AP Physics C Mechanics Unit 6 Notes: Learning Simple Harmonic Motion

Simple Harmonic Motion (SHM)

Back-and-forth motion in which acceleration is proportional to displacement from equilibrium and directed toward equilibrium: a = −ω²x.

Equilibrium Position

The position where the net force (or net torque) is zero; SHM displacement x is measured from this point.

Displacement (x) from Equilibrium

The signed position measured relative to equilibrium; in SHM it determines the restoring force/acceleration (e.g., a ∝ −x).

Restoring Force

A force that acts to return a system to equilibrium; for SHM it must be (approximately) proportional to displacement and opposite in direction.

Angular Frequency (ω)

A constant (rad/s) that sets the time scale of SHM; relates to acceleration by a = −ω²x and to period by ω = 2π/T.

Hooke’s Law

Spring force is proportional to displacement: F_s = −kx (valid when the spring is not stretched/compressed too far).

Spring Constant (k)

A measure of spring stiffness (N/m) appearing in Hooke’s law; larger k means a “stiffer” spring.

Mass–Spring Oscillator (Horizontal)

A mass m attached to a spring on a frictionless surface that undergoes SHM with ω = √(k/m).

Vertical Spring Equilibrium Extension (x_eq)

The stretch where the hanging mass is at rest: kx_eq = mg; oscillations occur about this shifted equilibrium.

Simple Pendulum

A point mass (bob) on a massless string of length L; for small angles it approximates SHM with ω = √(g/L).

Tangential Component of Gravity (Pendulum)

The restoring force along the arc: F_t = −mg sinθ, pointing toward θ = 0.

Torque (τ) About a Pivot

Rotational analog of force that causes angular acceleration; for a pendulum τ = −mgL sinθ.

Moment of Inertia (I) for a Point Mass Pendulum

For a bob of mass m at distance L from the pivot: I = mL².

Angular Acceleration (α)

The second time derivative of angle: α = d²θ/dt²; related to torque by Στ = Iα.

Small-Angle Approximation

For sufficiently small θ (in radians), sinθ ≈ θ, allowing the pendulum equation to become SHM: θ'' + (g/L)θ = 0.

Period (T)

Time for one full oscillation (seconds); T = 1/f and T = 2π/ω.

Frequency (f)

Number of cycles per second (Hz); f = 1/T and f = ω/(2π).

Hertz (Hz)

Unit of frequency meaning s⁻¹ (cycles per second).

Phase Constant (φ)

A constant that shifts the SHM graph in time; set by initial conditions in x(t) = A cos(ωt + φ).

Amplitude (A)

Maximum displacement from equilibrium; sets maximum speed/energy but (for ideal SHM) does not change the period.

SHM Differential Equation

The defining equation of motion: x'' + ω²x = 0 (or θ'' + ω²θ = 0 for small-angle pendulum).

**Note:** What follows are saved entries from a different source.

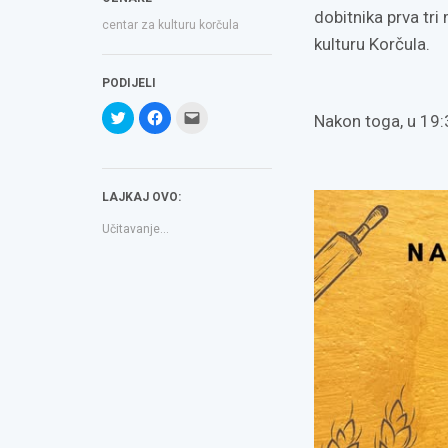
dobitnika prva tri
centar za kulturu korčula
kulturu Korčula.
PODIJELI
Podijeli
Klikom
Click
Nakon toga, u 19:3
na
podijelite
to
Twitteru
na
email
(Otvara
Facebooku(Otvara
a
se
se
link
u
u
to
novom
novom
a
LAJKAJ OVO:
prozoru)
prozoru)
friend(Otvara
se
u
Učitavanje...
novom
prozoru)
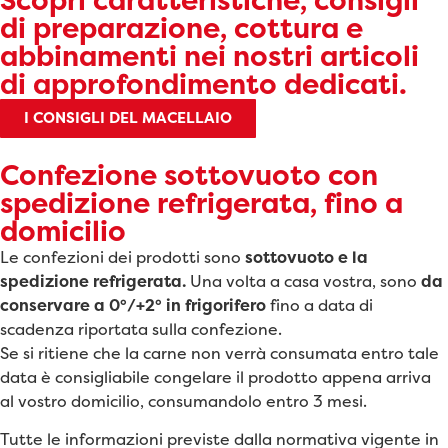
Scopri caratteristiche, consigli
di preparazione, cottura e
abbinamenti nei nostri articoli
di approfondimento dedicati.
I CONSIGLI DEL MACELLAIO
Confezione sottovuoto con
spedizione refrigerata, fino a
domicilio
Le confezioni dei prodotti sono
sottovuoto e la
spedizione refrigerata.
Una volta a casa vostra, sono
da
conservare a 0°/+2° in frigorifero
fino a data di
scadenza riportata sulla confezione.
Se si ritiene che la carne non verrà consumata entro tale
data è consigliabile congelare il prodotto appena arriva
al vostro domicilio, consumandolo entro 3 mesi.
Tutte le informazioni previste dalla normativa vigente in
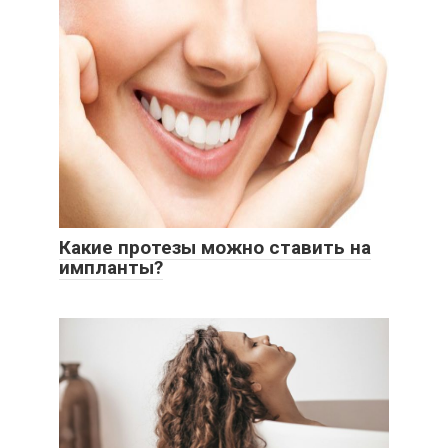
Какие протезы можно ставить на
импланты?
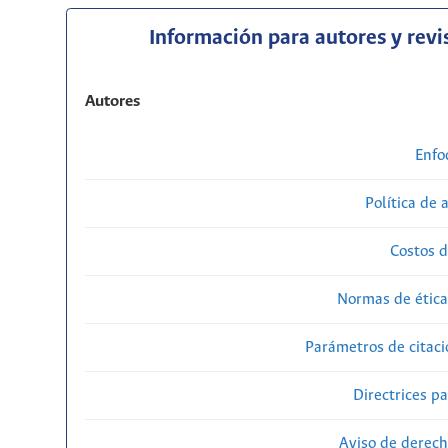
Información para autores y revi
Autores
Enfo
Política de 
Costos d
Normas de ética
Parámetros de citaci
Directrices p
Aviso de derech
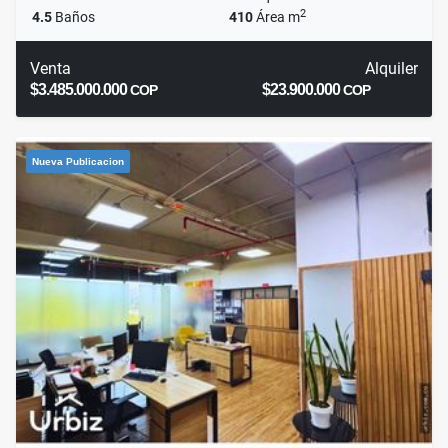
2
4.5
Baños
410
Área m
Venta
Alquiler
$3.485.000.000
$23.900.000
COP
COP
Nueva Publicacion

Sinusoidal Solution to SHM

A solution of the form x(t) = A cos(ωt + φ) (equivalently sine), which satisfies x'' = −ω²x.

Maximum Speed (v_max) in SHM

Occurs at equilibrium; vmax = Aω (also from energy: ½kA² = ½mvmax² for a spring).

Maximum Acceleration (a_max) in SHM

Occurs at maximum displacement; a_max = Aω² (since a = −ω²x).

Mechanical Energy Conservation in Ideal SHM

With no nonconservative forces, total energy stays constant and shifts between kinetic and potential (spring: E = ½mv² + ½kx²).